Following the 6th Congress, the PB, given new challenges, established subcommittees based on the following areas: propaganda; education, research and training; industrial work; internal reconstruction; work in mass organisations; military affairs; international work; and security and intelligence. Because of increased security concerns, the CC, at its meeting in 1985, adopted a policy on the "imposition of maximum sentence" at the instruction of the 6th Congress, and established a three-person tribunal which was accountable to the PB. Subsequently, in September 1985, the CC issued a circular to regions and units on "Security Measures to be Taken".12

The formalisation of a cadre policy in the constitution that was adopted at the 6th Congress, was an attempt to clear the confusion that existed on the matter. First of all, it must be pointed out that the Party's emphasis on cadre policy was consistent with what was practised by other communist parties. By and large, all communist parties were very clear about their ideological beliefs as well as their membership policy which included admission requirements such as probation, oath-taking and social status criteria. 13

The SACP's cadre policy came to be based on a number of important elements. First there was the system of probation, which had been part of the Party's history for decades, but which took a clearer shape in the 1980s. The 1984 constitution opened the Party to "all South Africans over the age of 18 who accept the programme and policy" of the Party. But recruitment was to be undertaken by regional committees: "the recruiting of a member requires the unanimous decision of a Regional Committee, or, where no such committee exists, of the Central Committee". Importantly, "the Central Committee shall from time to time lay down rules and regulations which oblige applicants for party membership, unless specially exempted, to serve a probationary period under the supervision of a Party structure prior to being accepted as full members".14 But the CC meeting of 1985 was to observe that "a great deal of confusion has arisen in connection with probation", 15 and eventually, the PB circulated an "Elaboration of Rules of Membership" in 1987 in the hope of addressing the confusion. Probation was to be for a period of six months, the probationer being supervised by one of the members so designated by the unit, and the latter was to send its recommendation to the regional committee for decision. However, con­fusion persisted, and another document, "Probation" had to be circulated by the PB in January 1988, with an illustration of how the probation system should work in practice.

The second element of the cadre policy was the requirement that "no member shall, without the permission of the CC, directly or indirectly pulge the facts of his or her membership to the Party or the identity of any other member to any unauthorized per son".16 This, linked to September 1981 CC resolution on "Party Work in Fraternal Organisations" which required Party members to account for their activities in the ANC, was a very complex issue and politically not without problems. Throughout the exile period the Party leadership tried to exercise control over their members and have them account for their activities in "fraternal" organisations such as the ANC.

Exercise requirements:
In the excerpt on the SACP's cadre policy, how long was the probation period set by the 1987 "Elaboration of Rules of Membership"?

Information shown:
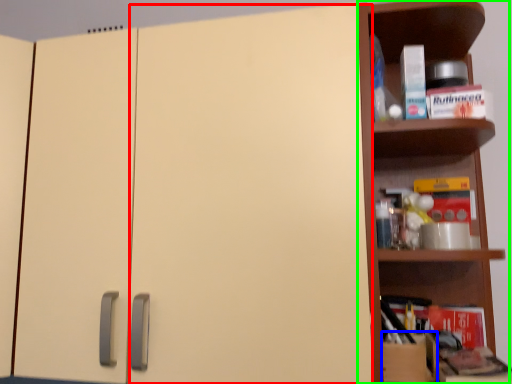
Question: Which object is positioned closest to door (highlighted by a red box)? Select from cardboard box (highlighted by a blue box) and shelf (highlighted by a green box).

Choices:
 (A) cardboard box
 (B) shelf

Answer: (B)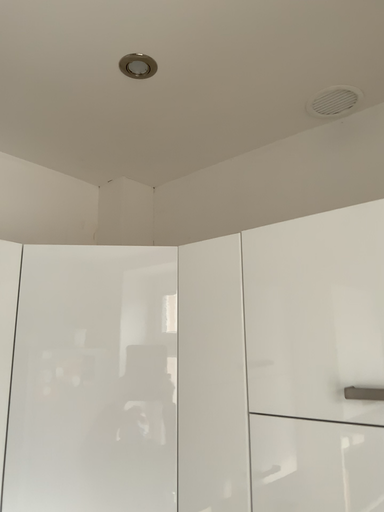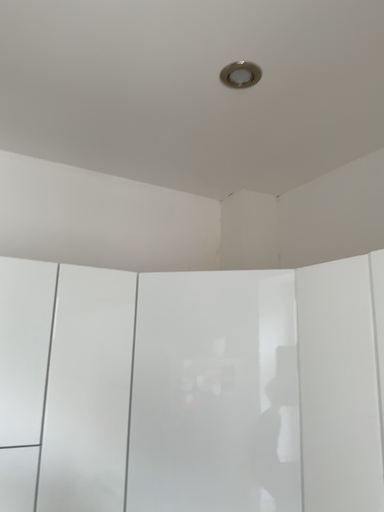
Question: How did the camera likely rotate when shooting the video?

Choices:
 (A) rotated left
 (B) rotated right

Answer: (A)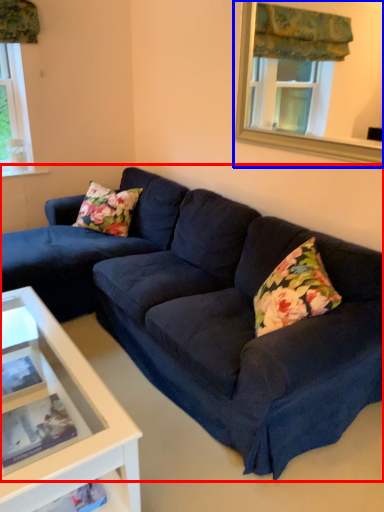
Question: Which of the following is the closest to the observer, studio couch (highlighted by a red box) or window frame (highlighted by a blue box)?

Choices:
 (A) studio couch
 (B) window frame

Answer: (A)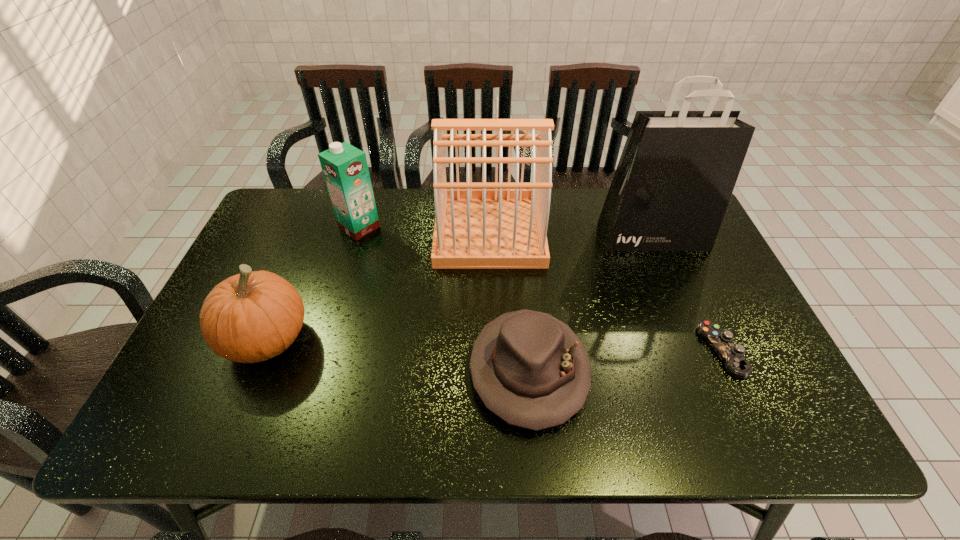
Where is `free space located 0.160m on the left of the fourth shortest object`? free space located 0.160m on the left of the fourth shortest object is located at coordinates (288, 227).

The image size is (960, 540). Find the location of `vacant space located 0.400m on the stem of the third shortest object`. vacant space located 0.400m on the stem of the third shortest object is located at coordinates (474, 339).

Locate an element on the screen. The image size is (960, 540). free region located 0.140m on the front of the shortest object is located at coordinates (762, 440).

Locate an element on the screen. This screenshot has height=540, width=960. shopping bag that is positioned at the far edge is located at coordinates (677, 171).

Identify the location of birdcage present at the far edge. The width and height of the screenshot is (960, 540). (478, 225).

Locate an element on the screen. This screenshot has width=960, height=540. carton present at the far edge is located at coordinates (345, 169).

This screenshot has height=540, width=960. I want to click on object that is at the near edge, so click(x=530, y=369).

Where is `object present at the left edge`? This screenshot has width=960, height=540. object present at the left edge is located at coordinates (251, 317).

Identify the location of shopping bag present at the right edge. The height and width of the screenshot is (540, 960). (677, 171).

What are the coordinates of `control that is at the right edge` in the screenshot? It's located at (731, 354).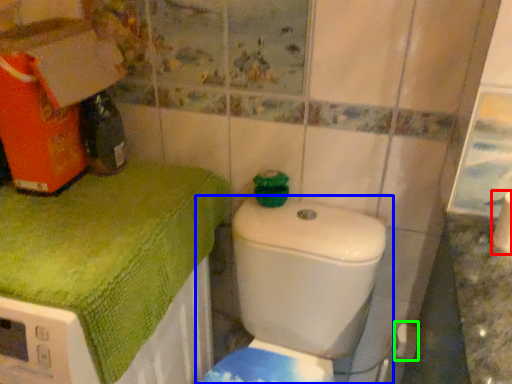
Question: Considering the real-world distances, which object is closest to toilet paper (highlighted by a red box)? toilet (highlighted by a blue box) or toilet paper (highlighted by a green box).

Choices:
 (A) toilet
 (B) toilet paper

Answer: (A)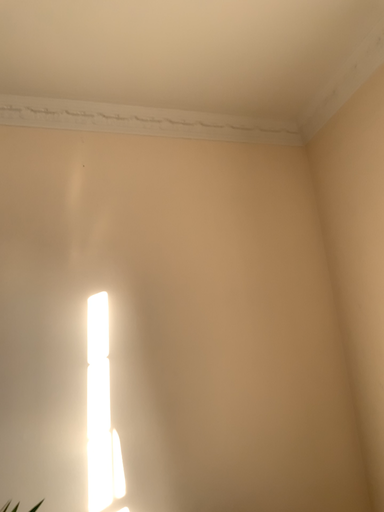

Solution to the exercise:
Six months.